Without a doubt, the most startling impression I got from the three-day show was how many young women were there as owners, high level technology executives, or in charge of sales and major accounts. I guess I had expected to see a lot of guys named Raj and Sinder with heavy South Asian accents dominating the convention halls.

Instead, I found the age 21 to 35 female demographic in very heavy supply. They were talking SEO (Search Engine Optimization), Rich Media, affiliate marketing, remote DNS servers, and other words of the English language that most Americans have never heard. The gender breakdown was about 50-50, but the women were generally more of a magnet for the 5,000 attendees of both genders.

They were a savvy bunch in technology, sales, and in the intricacies of many of the industries represented by the attendees who were looking for solutions for their businesses. Equally, there were multitudes of women, of all ages, strolling through the exhibit halls looking for products and services for their technology companies.

It was enough to make a guy wonder why, if women have made such great strides in the renowned industry of the future, there has been such a hue and cry about the lack of opportunities for women in the business world, and such a lack of women prepared to compete in the world of technology.

There was a slightly different picture when you left the exhibit hall and went to the more than 50 conference sessions where all the experts and Internet gurus dispense advice. I found that approximately 22 per cent of the conference speakers were female, but in terms of the moderators or facilitators of the sessions, the role of women increased to 33 per cent.

The world of advertising in technology is still evolving, as is the use of the Internet by average people around the globe, especially in developed nations. Yet, it is clear to me that women already are significant players in this industry and I don’t think enough attention has been paid to that.
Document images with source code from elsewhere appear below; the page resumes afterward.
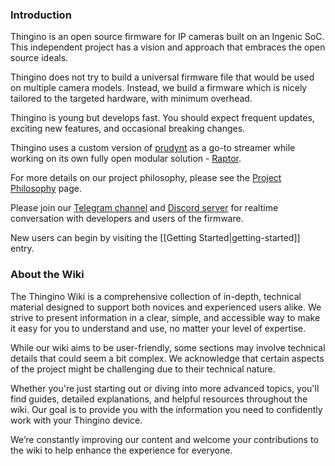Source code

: ### Introduction

Thingino is an open source firmware for IP cameras built on an Ingenic SoC.
This independent project has a vision and approach that embraces the open source ideals.  

Thingino does not try to build a universal firmware file that would be used on multiple camera models.
Instead, we build a firmware which is nicely tailored to the targeted hardware, with minimum overhead.

Thingino is young but develops fast. You should expect frequent updates, exciting new features, and occasional breaking changes.

Thingino uses a custom version of [prudynt][1] as a go-to streamer while working on its own fully open modular solution - [Raptor][2].

For more details on our project philosophy, please see the [Project Philosophy](https://github.com/themactep/thingino-firmware/wiki/Project-Philosophy) page.

Please join our [Telegram channel][3] and [Discord server][4] for realtime conversation with developers and users of the firmware. 

New users can begin by visiting the [[Getting Started|getting-started]] entry.  

### About the Wiki

The Thingino Wiki is a comprehensive collection of in-depth, technical material designed to support both novices and experienced users alike. We strive to present information in a clear, simple, and accessible way to make it easy for you to understand and use, no matter your level of expertise.

While our wiki aims to be user-friendly, some sections may involve technical details that could seem a bit complex. We acknowledge that certain aspects of the project might be challenging due to their technical nature.

Whether you're just starting out or diving into more advanced topics, you'll find guides, detailed explanations, and helpful resources throughout the wiki. Our goal is to provide you with the information you need to confidently work with your Thingino device.

We’re constantly improving our content and welcome your contributions to the wiki to help enhance the experience for everyone.

[1]: https://github.com/gtxaspec/prudynt-t
[2]: https://github.com/gtxaspec/raptor
[3]: https://t.me/thingino
[4]: https://discord.gg/gFc9jR2eXV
More importantly, YOUNG women appear to comprise the majority of the up-and-comers in the ‘E” world and I would have had to be blind to see that. From the hip hugger jeans exposing the pierced navels, to the tattoos on the exposed lower backs and tops of the ankle’s backside, to the young vocabulary that dominated the convention, it was clear youth was in charge.

One vendor even held a private “booze” party for 21 to 26 year-olds in a private penthouse at a swank hotel several blocks from the headquarters hotel. He told me that “the kids want to be kids and get drunk AWAY from their bosses and customers.” The young people are the lifeblood of the fastest growing and probably most innovative business sector to come along in decades, if not centuries, and this carries its own level of stress. For young, fairly inexperienced entrepreneurs and employees, it’s a great field to be in, but they too need an outlet for that stress.

It reminds me of the axiom that “when I work, I work hard, and when I play, I play hard.” I think the news media needs to pay more attention to the tremendous inroads young people, especially women, have made by taking the time to master a little bit of the worlds of math and science.

There is always the need to motivate our youth because too many aren’t sure what they want to do in life. But it wasn’t more than six to ten years ago that the media parroted the woeful drones of educators and business leaders that the future of U.S. business was doomed because we lacked the ability to stay competitive in math and science.

I think we should concede that we are well on the way to avoiding such a brain drain disaster, at least in the world of technology and in one of the newest industries - advertising, marketing and communications on the World Wide Web.